At postmortem examination, multiple demyelinating lesions were found in the subcortical areas of the cerebral and cerebellar hemispheres. Most were small and discrete but some were large, confluent, and necrotic. Microscopic examination showed lesions characteristic of PML, with an intense inflammatory reaction and abundant swollen oligodendrocytes containing JC virus. No other infectious agent could be identified. The intense perivascular inflammation correlated topographically with the areas of contrast enhancement noted antemortem on MRI. In addition to the inflammatory PML changes, there were other white matter lesions that did not contain JC virus and were typical of acute disseminated encephalomyelitis (ADEM), a nonspecific immune complication of many causative factors.
IRIS is an acute, symptomatic, or paradoxical deterioration of a preexisting infection that is temporally related to the recovery of the immune system. There are 4 diagnostic criteria:
1. Patient with AIDS
2. HAART-induced decrease in HIV viral load and increase in CD4 + T lymphocytes
3. Symptoms consistent with inflammation who appeared on HAART
4. No other infectious or toxic explanation for symptoms
IRIS results from the response of a newly reconstituted immune system to infectious antigens already present before antiretroviral therapy was started. In the case of PML reported by Vendrely et al, paradoxical clinical and radiological deterioration was associated with accentuated JC virus infection and acute leukoencephalitis. They hypothesized that the neuropathological changes they observed may have been due to an imbalance of the CD8+ to CD4+ T cell ratio, with massive infiltration of the brain by CD8+ cytotoxic cells in the absence of sufficient CD4+ cells.
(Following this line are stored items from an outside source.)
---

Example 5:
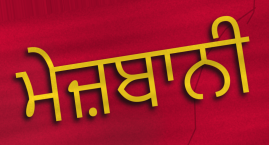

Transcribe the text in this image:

ਮੇਜ਼ਬਾਨੀ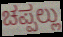
ಚಪ್ಪಲ್ಲುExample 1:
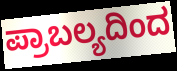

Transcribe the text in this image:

ಪ್ರಾಬಲ್ಯದಿಂದ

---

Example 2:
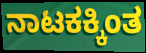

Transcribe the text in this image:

ನಾಟಕಕ್ಕಿಂತ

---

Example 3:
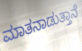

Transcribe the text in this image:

ಮಾತನಾಡುತ್ತಾನೆ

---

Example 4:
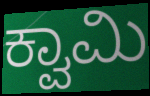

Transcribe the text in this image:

ಕ್ವಾಮಿ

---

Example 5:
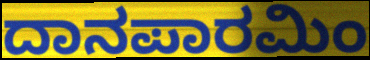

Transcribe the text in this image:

ದಾನಪಾರಮಿಂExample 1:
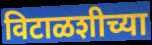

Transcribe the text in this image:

विटाळशीच्या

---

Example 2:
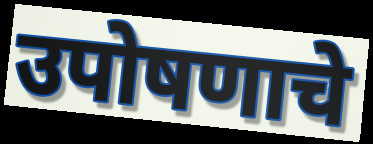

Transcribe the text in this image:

उपोषणाचे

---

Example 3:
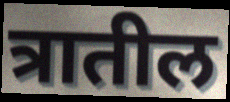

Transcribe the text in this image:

त्रातील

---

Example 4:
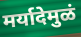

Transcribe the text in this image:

मर्यादेमुळं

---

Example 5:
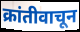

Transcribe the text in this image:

क्रांतीवाचूनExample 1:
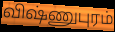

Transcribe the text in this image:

விஷ்ணுபுரம்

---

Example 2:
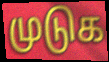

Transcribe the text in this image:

முடுக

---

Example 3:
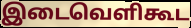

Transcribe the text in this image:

இடைவெளிகூட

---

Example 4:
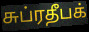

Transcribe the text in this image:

சுப்ரதீபக்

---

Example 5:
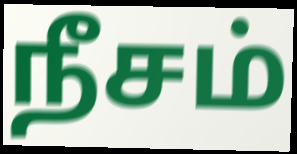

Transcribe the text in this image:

நீசம்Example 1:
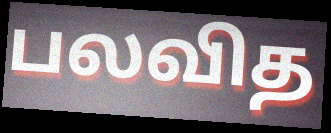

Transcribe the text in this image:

பலவித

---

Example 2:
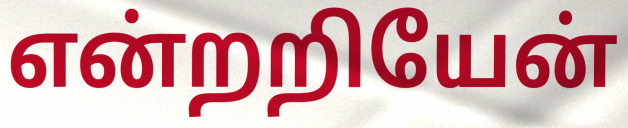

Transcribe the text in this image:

என்றறியேன்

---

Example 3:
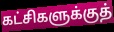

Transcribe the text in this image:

கட்சிகளுக்குத்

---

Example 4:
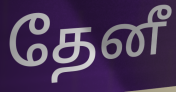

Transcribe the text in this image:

தேனீ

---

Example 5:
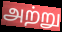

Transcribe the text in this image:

அற்றுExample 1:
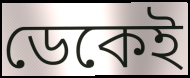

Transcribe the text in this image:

ডেকেই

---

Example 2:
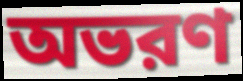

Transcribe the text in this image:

অভরণ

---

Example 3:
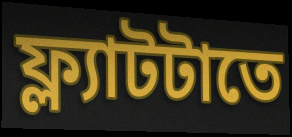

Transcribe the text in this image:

ফ্ল্যাটটাতে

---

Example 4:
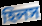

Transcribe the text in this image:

হিলস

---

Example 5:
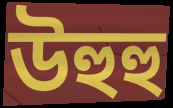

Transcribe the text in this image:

উহুহু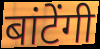
बांटेंगीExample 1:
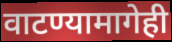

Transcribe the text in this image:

वाटण्यामागेही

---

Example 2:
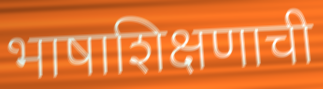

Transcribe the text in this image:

भाषाशिक्षणाची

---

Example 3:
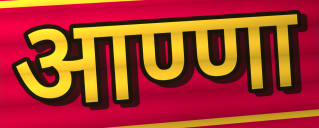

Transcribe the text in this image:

आण्णा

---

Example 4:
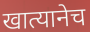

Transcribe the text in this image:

खात्यानेच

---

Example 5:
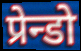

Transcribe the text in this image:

प्रेन्डोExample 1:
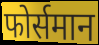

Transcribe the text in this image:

फोर्समान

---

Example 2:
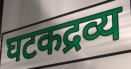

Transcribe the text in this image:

घटकद्रव्य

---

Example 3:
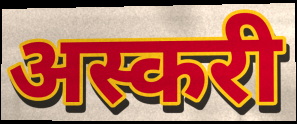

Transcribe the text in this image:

अस्करी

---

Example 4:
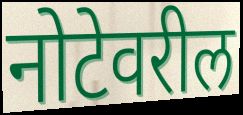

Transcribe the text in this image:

नोटेवरील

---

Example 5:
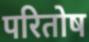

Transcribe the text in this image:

परितोष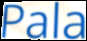
Pala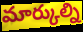
మార్కుల్ని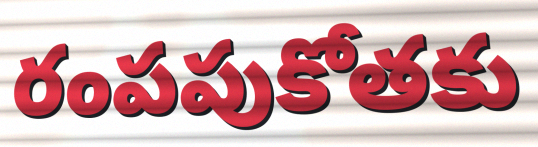
రంపపుకోతకుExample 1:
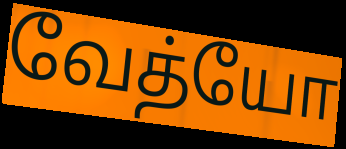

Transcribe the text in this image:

வேத்யோ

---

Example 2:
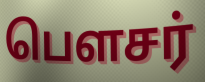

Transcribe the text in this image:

பௌசர்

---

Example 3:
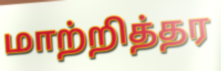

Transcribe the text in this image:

மாற்றித்தர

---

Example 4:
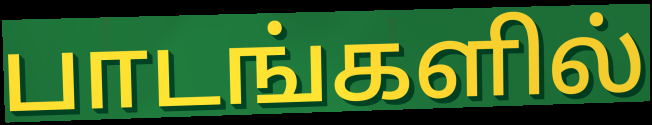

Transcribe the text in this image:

பாடங்களில்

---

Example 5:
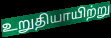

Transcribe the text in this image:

உறுதியாயிற்று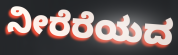
ನೀರೆರೆಯದ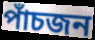
পাঁচজনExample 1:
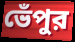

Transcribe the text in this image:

ভেঁপুর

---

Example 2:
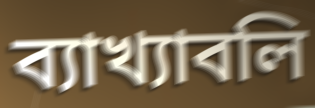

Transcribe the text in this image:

ব্যাখ্যাবলি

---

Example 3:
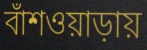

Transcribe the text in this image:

বাঁশওয়াড়ায়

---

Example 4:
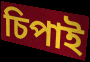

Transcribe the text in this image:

চিপাই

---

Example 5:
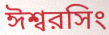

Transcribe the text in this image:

ঈশ্বরসিং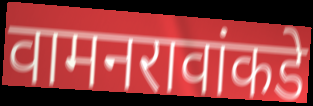
वामनरावांकडे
IRIS has been described in a wide variety of infections, including mycobacterial, herpes zoster, hepatitis C and B, CMV retinitis, cryptococcal meningitis, pneumocystis carinii pneumonia, and others,4 and is likely to become more common as improved retroviral therapy prolongs the survival of AIDS patients.
Neurologists who are involved in the care of AIDS patients should be aware of this often fatal complication of antiretroviral treatment for which no prevention or cure exists.
1. Clifford DB, et al. HAART Improves Prognosis in HIV-Associated Progressive Multifocal Leukoencephalopathy. Neurology. 1999;52:623-625.
2. Tantisiriwat W, et al. Progressive Multifocal Leukoencephalopathy in Patients With AIDS Receiving Highly Active Antiretroviral Therapy. Clin Infec Dis. 1999; 28:1152-1154.
3. Gasnault J, et al. Prolonged Survival Without Neurological Improvement in Patients With AIDS-Related Progressive Multifocal Leukoencephalopathy on Potent Combined Antiretroviral Therapy. J Neurovirol. 1999;5:421-429.
4. Schmidbauer M, et al. Progressive Multifocal Leukoencephalopathy (PML) in AIDS and in the Pre-AIDS Era. A Neurological Comparison Using Immunocytochemistry and In Situ DNA Hybridization for Virus Detection. Acta Neuropathol. 1990;80:375-380.